===== Supplied material =====
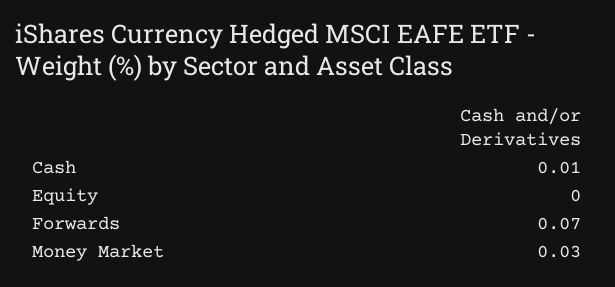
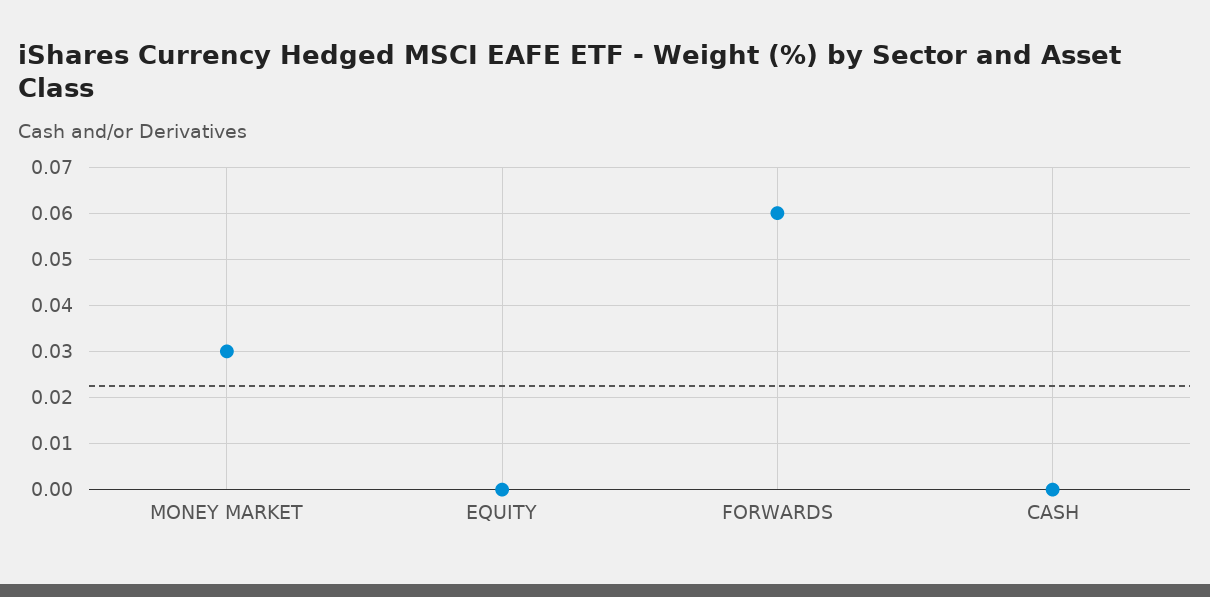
  {
-   "Cash": 0.01,
+   "Cash": 0,
    "Equity": 0,
-   "Forwards": 0.07,
+   "Forwards": 0.06,
    "Money Market": 0.03
  }

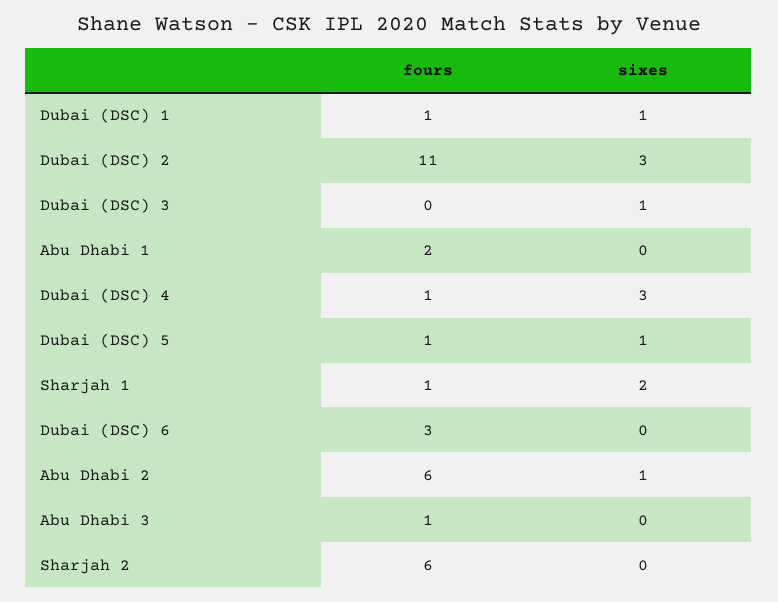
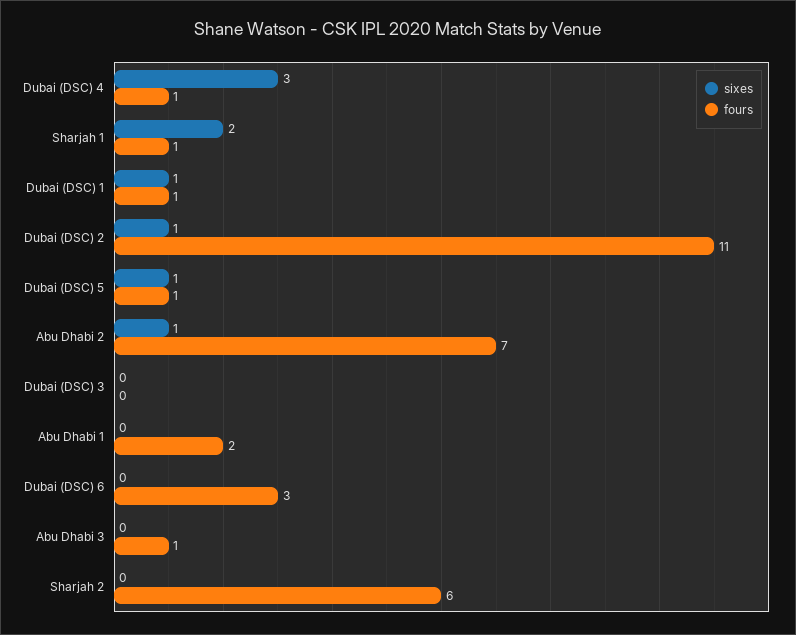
  {
    "fours": {
      "Dubai (DSC) 1": 1,
      "Dubai (DSC) 2": 11,
      "Dubai (DSC) 3": 0,
      "Abu Dhabi 1": 2,
      "Dubai (DSC) 4": 1,
      "Dubai (DSC) 5": 1,
      "Sharjah 1": 1,
      "Dubai (DSC) 6": 3,
-     "Abu Dhabi 2": 6,
+     "Abu Dhabi 2": 7,
      "Abu Dhabi 3": 1,
      "Sharjah 2": 6
    },
    "sixes": {
      "Dubai (DSC) 1": 1,
-     "Dubai (DSC) 2": 3,
+     "Dubai (DSC) 2": 1,
-     "Dubai (DSC) 3": 1,
+     "Dubai (DSC) 3": 0,
      "Abu Dhabi 1": 0,
      "Dubai (DSC) 4": 3,
      "Dubai (DSC) 5": 1,
      "Sharjah 1": 2,
      "Dubai (DSC) 6": 0,
      "Abu Dhabi 2": 1,
      "Abu Dhabi 3": 0,
      "Sharjah 2": 0
    }
  }

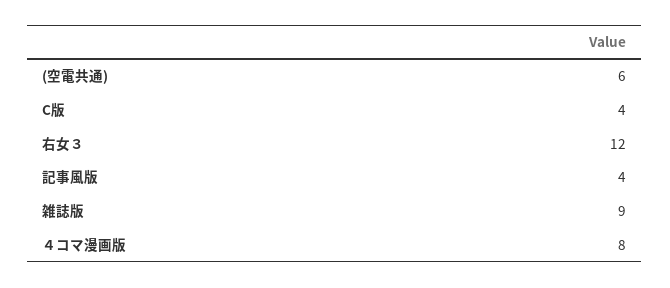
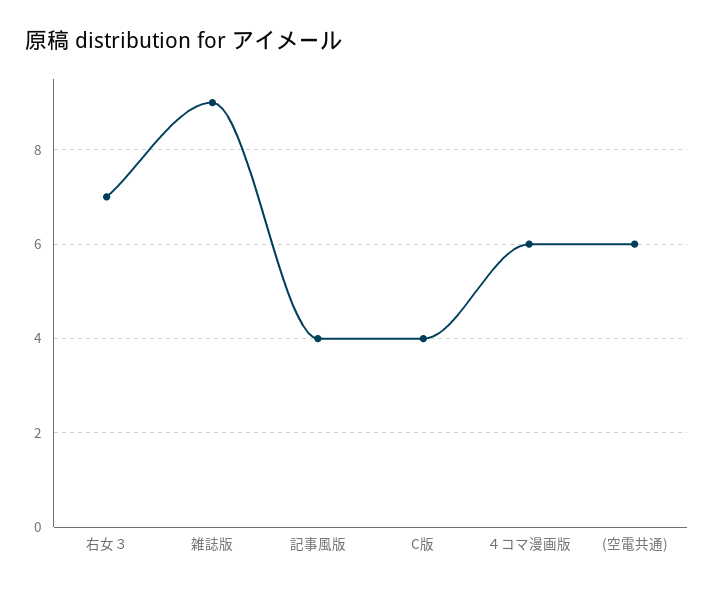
  {
    "(空電共通)": 6,
    "C版": 4,
-   "右女３": 12,
+   "右女３": 7,
    "記事風版": 4,
    "雑誌版": 9,
-   "４コマ漫画版": 8
+   "４コマ漫画版": 6
  }

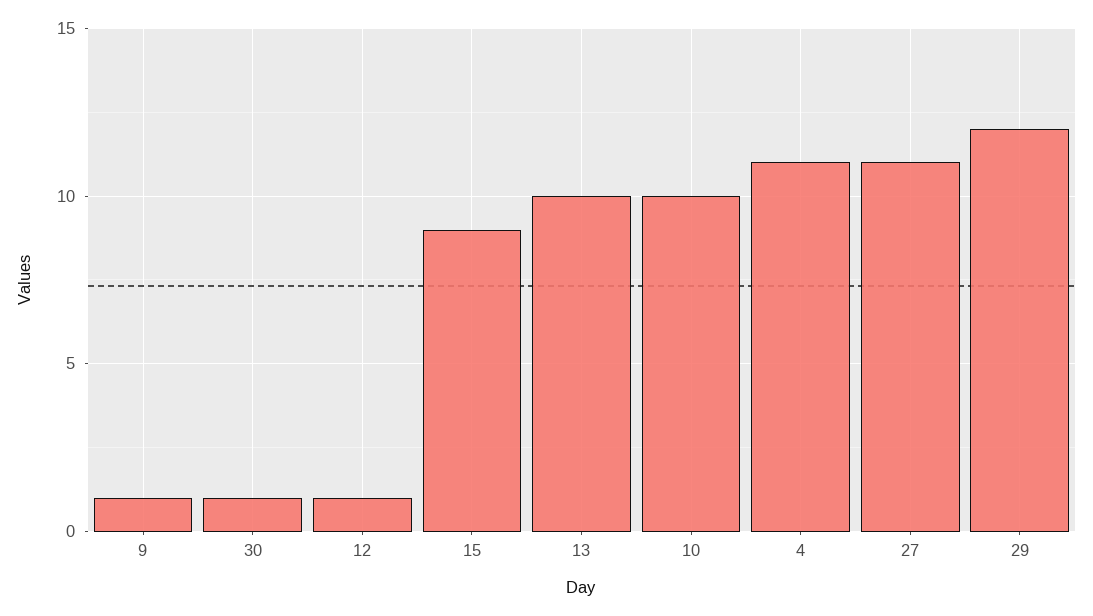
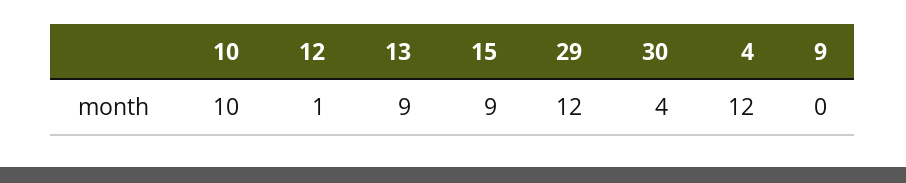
  {
-   "9": 1,
+   "9": 0,
-   "30": 1,
+   "30": 4,
    "12": 1,
    "15": 9,
-   "13": 10,
+   "13": 9,
    "10": 10,
-   "4": 11,
+   "4": 12,
-   "27": 11,
    "29": 12
  }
=====
→ Problem requirements: Search the data for the string "Sharjah" and copy every line where it appears.

→ Response to the exercise:
      "Sharjah 1": 1,
      "Sharjah 2": 6
      "Sharjah 1": 2,
      "Sharjah 2": 0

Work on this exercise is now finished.